Répondant à ces demandes, Nous apprenons donc maintenant la création de Terra Nova. Je pense que c’est une bonne nouvelle, à nous de nous en servir au mieux. Voici ce qu’en dit libération :

«Le lien s’est distendu.» Les socialistes, pourtant, n’ont pas totalement déserté le champ de la réflexion. La rue de Solférino dispose d’un secrétariat aux études, qui entretient des contacts réguliers avec les intellectuels français. Elle peut puiser dans les travaux de la Fondation Jean-Jaurès, créée en 1992 par Pierre Mauroy, ou de la République des Idées, présidée par l’historien Pierre Rosanvallon. Et depuis la présidentielle, think tanks, clubs ou cercles de réflexion, fleurissent (lire page 4). «En réalité, il y a énormément de contacts et de lieux d’échange, résume Michel Wievorka. La question est moins celle de la rencontre que celle de l’utilisation du travail des intellectuels Et le sociologue de livrer son diagnostic, sévère : «Ces cinq dernières années, au PS, l’humeur n’était pas à la réflexion de fond.
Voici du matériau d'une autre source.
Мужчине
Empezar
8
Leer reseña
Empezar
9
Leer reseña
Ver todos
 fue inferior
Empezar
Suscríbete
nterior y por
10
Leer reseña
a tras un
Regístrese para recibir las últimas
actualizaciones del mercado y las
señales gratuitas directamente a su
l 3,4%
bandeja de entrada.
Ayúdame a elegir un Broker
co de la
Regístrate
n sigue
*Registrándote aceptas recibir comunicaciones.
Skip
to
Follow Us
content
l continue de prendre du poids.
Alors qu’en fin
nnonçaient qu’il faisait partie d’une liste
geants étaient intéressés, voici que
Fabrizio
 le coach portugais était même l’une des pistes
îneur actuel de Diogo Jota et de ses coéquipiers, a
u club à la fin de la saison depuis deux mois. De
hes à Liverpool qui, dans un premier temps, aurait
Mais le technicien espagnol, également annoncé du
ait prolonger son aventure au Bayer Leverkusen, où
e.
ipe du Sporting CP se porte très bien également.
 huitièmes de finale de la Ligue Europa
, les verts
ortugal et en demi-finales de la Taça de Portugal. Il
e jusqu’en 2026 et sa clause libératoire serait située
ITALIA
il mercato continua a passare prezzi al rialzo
S’il s’agit de suivre les sondages et de regarder ce que dit Paris Match, on n’a pas besoin d’idées. Et pendant que le parti pataugeait dans des problèmes de leadership, le lien s’est distendu…»

«Interface». Marc-Olivier Padis, rédacteur en chef de la revue Esprit et directeur éditorial de Terra Nova, explique lui aussi que le rôle de cette nouvelle fondation sera de «faire l’interface entre des gens qui dessinent un paysage général [les intellectuels, ndlr] et ceux qui font des propositions [les politiques, ndlr]». Il précise qu’y compris en 2007, la gauche et sa candidate disposaient «d’analyses d’ensemble excellentes» sur l’état de la France. «Le problème, c’est que ces travaux en restaient au niveau du diagnostic. Et c’est un exercice en soi d’arriver au stade des propositions concrètes».
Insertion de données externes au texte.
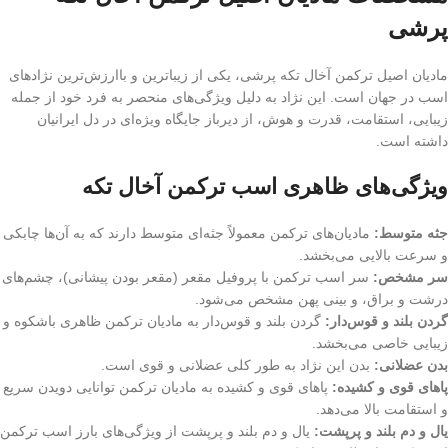
پرشی
مادیان اصیل ترکمن آخال تکه پرشی، یکی از زیباترین و باارزش‌ترین نژادهای
اسب در جهان است. این نژاد به دلیل ویژگی‌های منحصر به فرد خود از جمله
زیبایی، استقامت، قدرت و هوش، از دیرباز جایگاه ویژه‌ای در دل ایرانیان
داشته است.
ویژگی‌های ظاهری اسب ترکمن آخال تکه
جثه متوسط:
مادیان‌های ترکمن معمولاً جثه‌ای متوسط دارند که به آن‌ها چابکی
و سرعت بالایی می‌بخشد.
سر مشخص:
سر اسب ترکمن با پروفیل مقعر (مقعر بودن پیشانی)، چشم‌های
درشت و براق، و بینی پهن مشخص می‌شود.
گردن بلند و قوس‌دار:
گردن بلند و قوس‌دار به مادیان ترکمن ظاهری باشکوه و
زیبایی خاصی می‌بخشد.
بدن عضلانی:
بدن این نژاد به طور کلی عضلانی و قوی است.
پاهای قوی و کشیده:
پاهای قوی و کشیده به مادیان ترکمن توانایی دویدن سریع
و استقامت بالا می‌دهد.
یال و دم بلند و پرپشت:
یال و دم بلند و پرپشت از ویژگی‌های بارز اسب ترکمن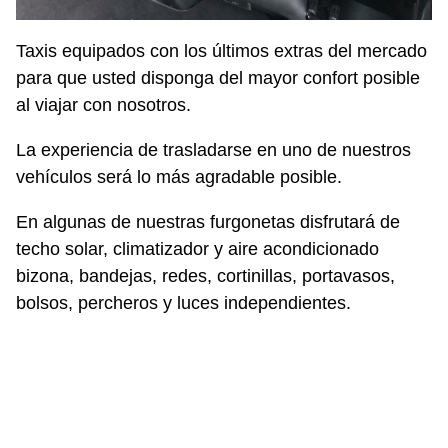
Taxis equipados con los últimos extras del mercado
para que usted disponga del mayor confort posible
al viajar con nosotros.
La experiencia de trasladarse en uno de nuestros
vehículos será lo más agradable posible.
En algunas de nuestras furgonetas disfrutará de
techo solar, climatizador y aire acondicionado
bizona, bandejas, redes, cortinillas, portavasos,
bolsos, percheros y luces independientes.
Mécénat. Pour Thierry Pech, lui aussi de l’aventure, «le travail de Terra Nova commence là où s’arrête, par exemple, celui de la République des idées», qu’il s’apprête justement à quitter. Terra Nova ne plante donc pas ses racines dans un désert intellectuel, mais entend juste faire pousser ses branches un peu plus loin, un peu plus près des politiques. Et aussi un peu plus longtemps que «les petites structures sans moyens financiers», souvent au service d’une écurie ou d’une personnalité, regrette Olivier Ferrand.
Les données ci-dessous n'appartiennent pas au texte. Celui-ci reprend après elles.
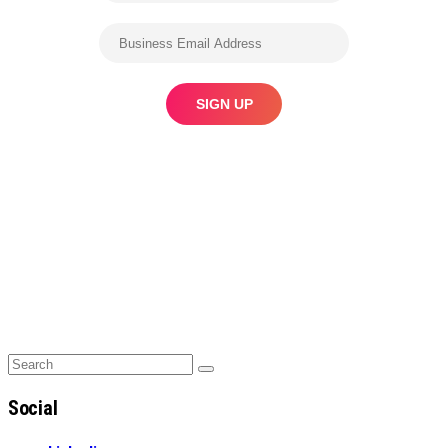
Search
Search
for:
Social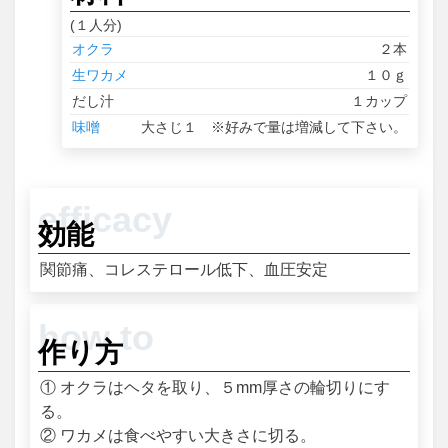
(１人分)
オクラ
２本
生ワカメ
１０ｇ
だし汁
１カップ
味噌
大さじ１ ※好みで量は増減して下さい。
効能
関節痛、コレステロール低下、血圧安定
作り方
① オクラはヘタを取り、５mm厚さの輪切りにす
る。
② ワカメは食べやすい大きさに切る。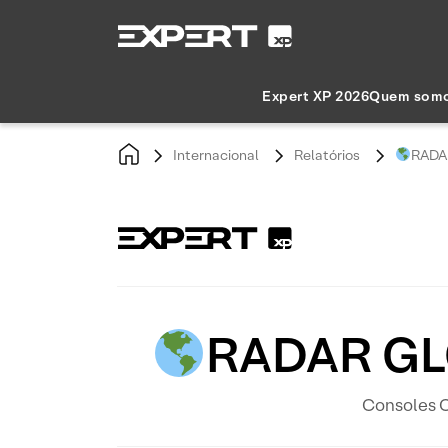
Expert XP 2026
Quem som
Internacional
Relatórios
RADAR
RADAR GLO
Consoles C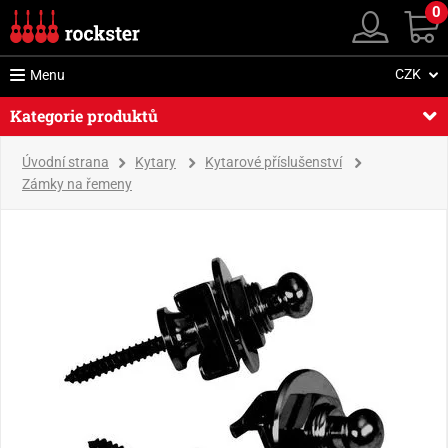
0
CZK
Menu
Kategorie produktů
Úvodní strana
Kytary
Kytarové příslušenství
Zámky na řemeny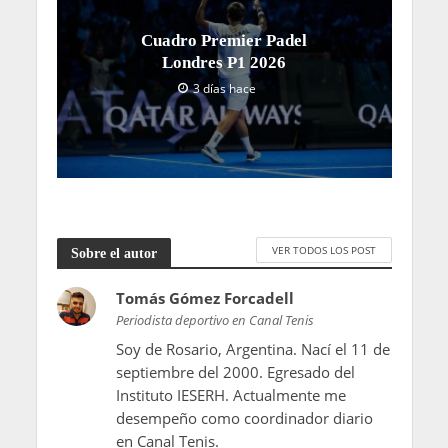
Cuadro Premier Padel
Londres P1 2026
3 días hace
VER TODOS LOS POST
Sobre el autor
Tomás Gómez Forcadell
Periodista deportivo en Canal Tenis
Soy de Rosario, Argentina. Nací el 11 de
septiembre del 2000. Egresado del
Instituto IESERH. Actualmente me
desempeño como coordinador diario
en Canal Tenis.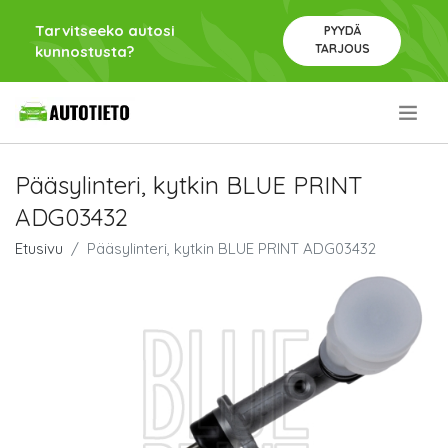
Tarvitseeko autosi
PYYDÄ
TARJOUS
kunnostusta?
.
Pääsylinteri, kytkin BLUE PRINT
ADG03432
Etusivu
Pääsylinteri, kytkin BLUE PRINT ADG03432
Pour Olivier Ferrand, président de Terra Nova, ex-conseiller de Lionel Jospin, proche de Dominique Strauss-Kahn, il s’agirait plutôt de la mise en orbite à gauche de la première vraie fondation capable de rivaliser avec son pendant de droite, l’Institut Montaigne. Car pour Olivier Ferrand, s’il existe déjà des fondations (Jean-Jaurès), des clubs (les Gracques, la Forge…) et autres cercles de réflexion (la République des idées, En temps réel…), «il n’y a pas à gauche de plateforme structurelle capable de convertir le diagnostic des intellectuels sur la société française en propositions politiques».